Task statement:
Exactly and only the lines from the one containing "CTSA8_2012.pdf: 26 -> 29" through the close of the entries below are to be set down.

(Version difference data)
◆ ◆ ◆ ◆ ◆

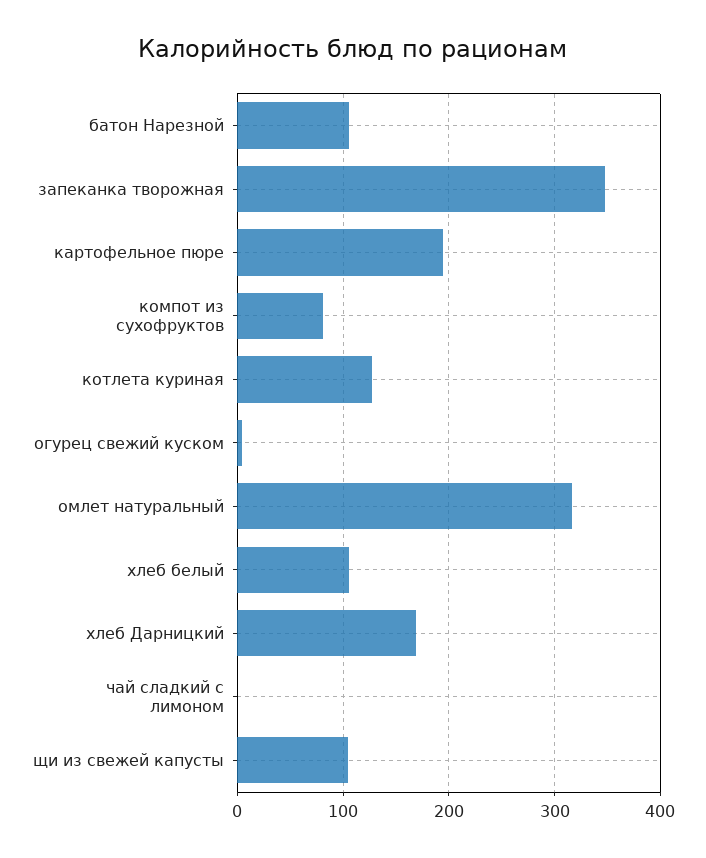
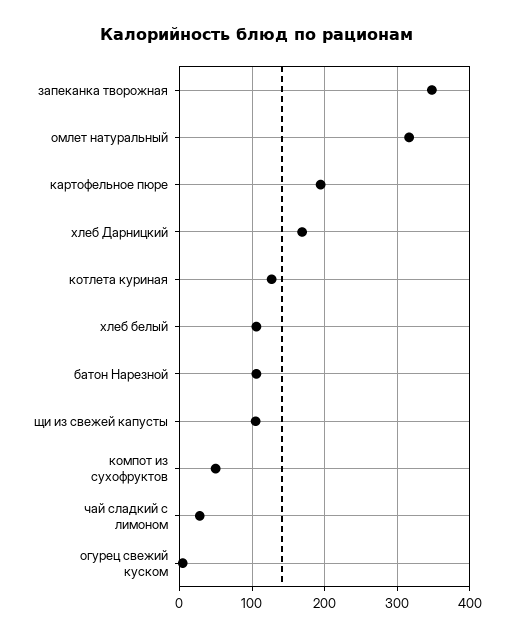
компот из сухофруктов: 80 -> 50
чай сладкий с лимоном: 0 -> 30

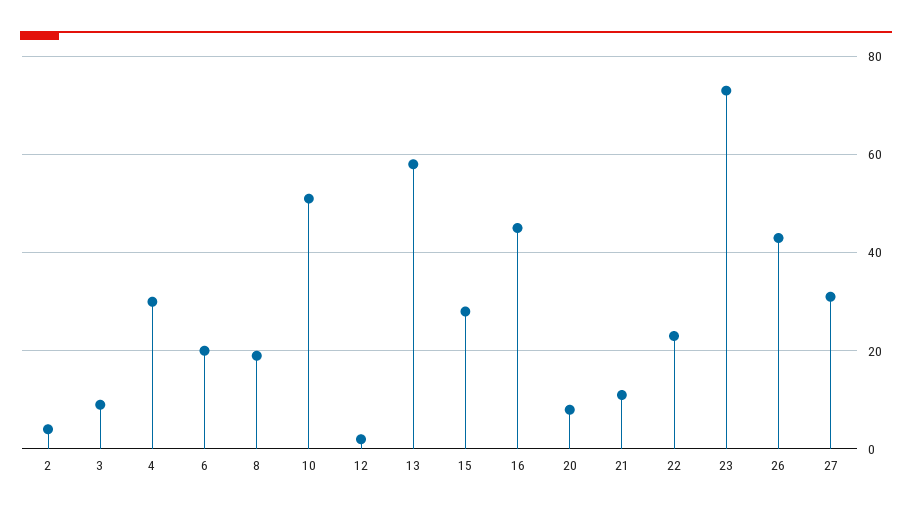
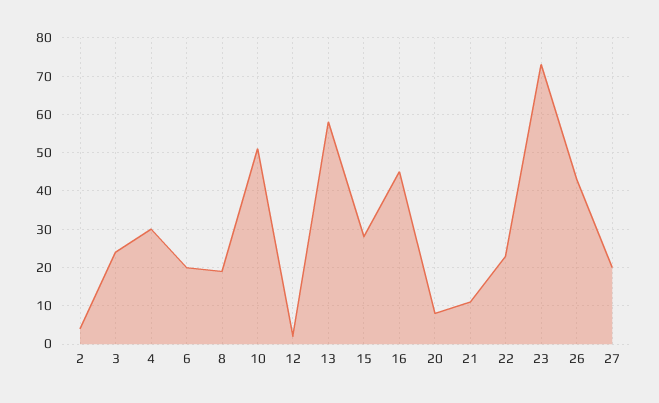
3: 10 -> 25
27: 30 -> 20

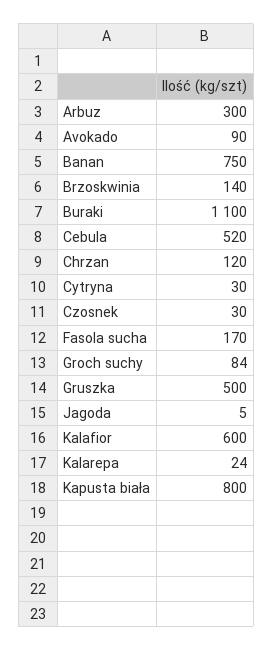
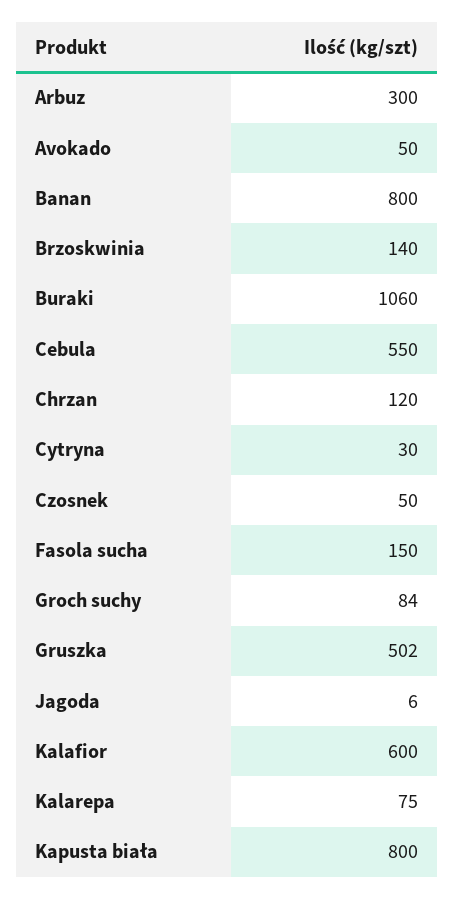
Avokado: 90 -> 50
Banan: 750 -> 800
Buraki: 1100 -> 1060
Cebula: 520 -> 550
Czosnek: 30 -> 50
Fasola sucha: 170 -> 150
Gruszka: 500 -> 502
Jagoda: 5 -> 6
Kalarepa: 24 -> 75

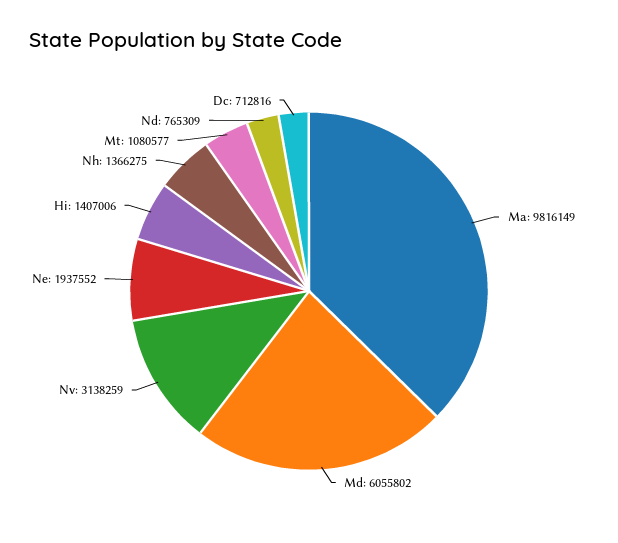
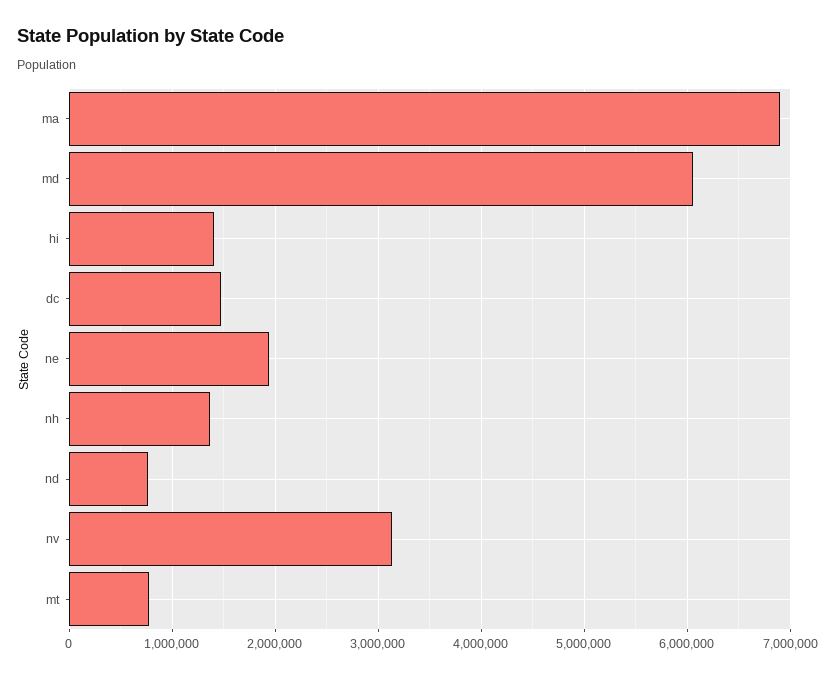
Ma: 9816149 -> 6900000
Mt: 1080577 -> 800000
Dc: 712816 -> 1500000

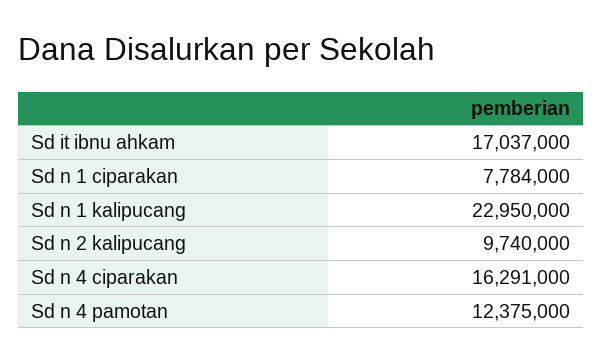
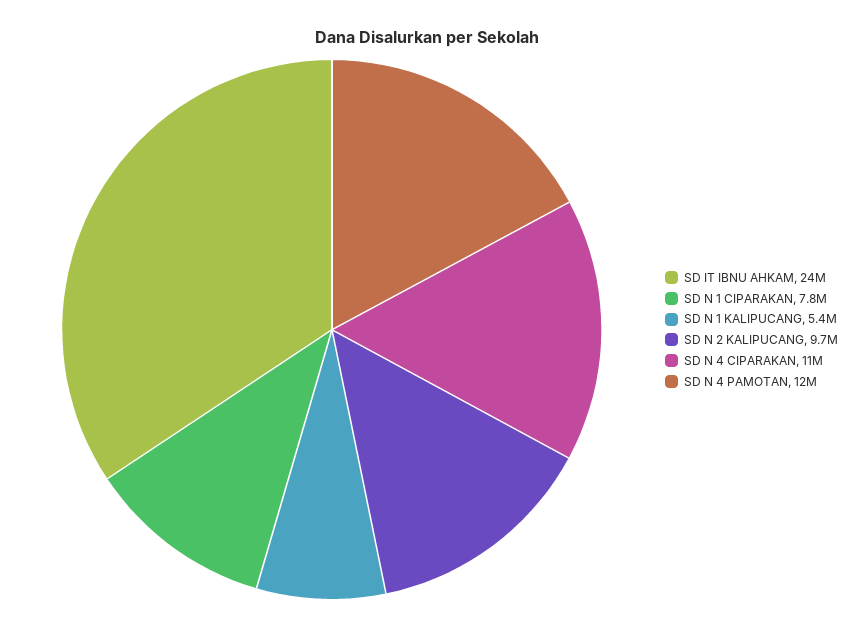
Sd it ibnu ahkam: 17037000 -> 24000000
Sd n 1 kalipucang: 22950000 -> 5400000
Sd n 4 ciparakan: 16291000 -> 11000000

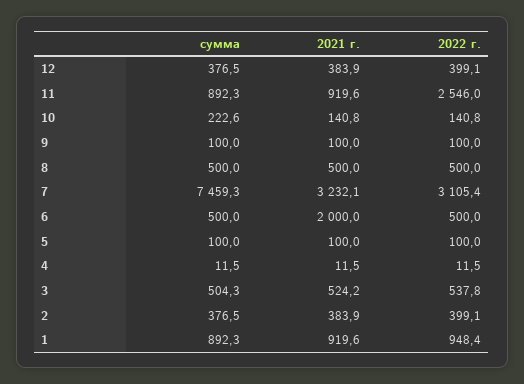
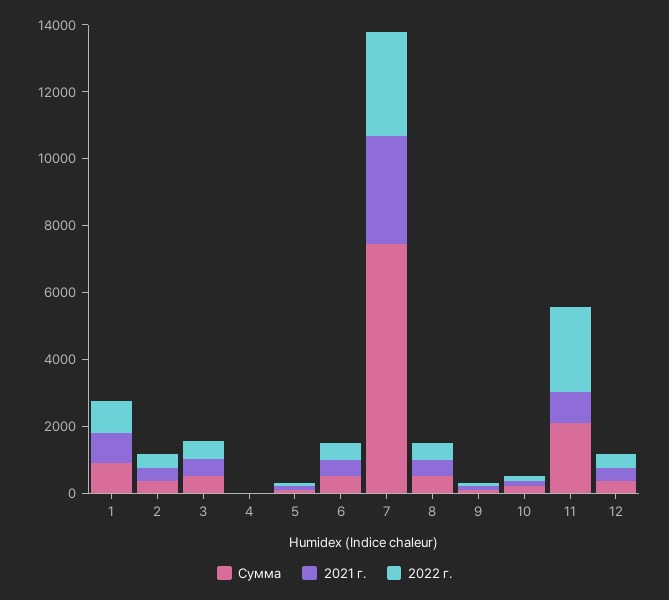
сумма, 11: 892.3 -> 2000
2021 г., 6: 2000 -> 500

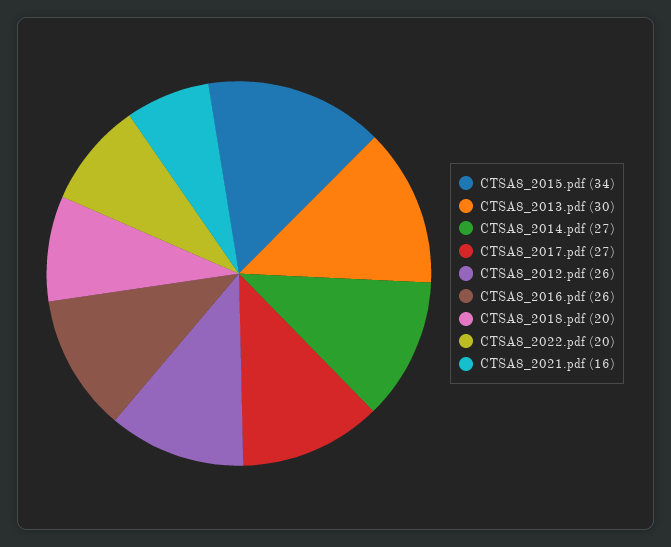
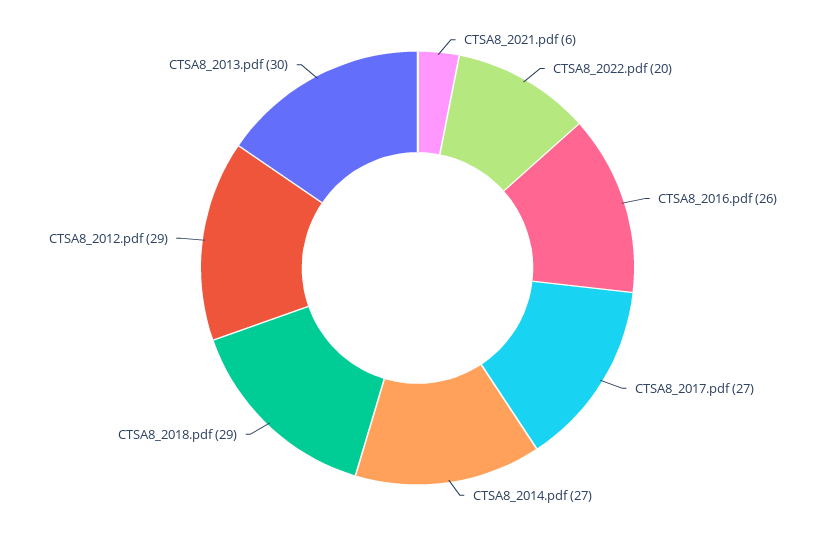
CTSA8_2015.pdf: 34 -> none
CTSA8_2012.pdf: 26 -> 29
CTSA8_2018.pdf: 20 -> 29
CTSA8_2021.pdf: 16 -> 6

◆ ◆ ◆ ◆ ◆

Answer space:
CTSA8_2012.pdf: 26 -> 29
CTSA8_2018.pdf: 20 -> 29
CTSA8_2021.pdf: 16 -> 6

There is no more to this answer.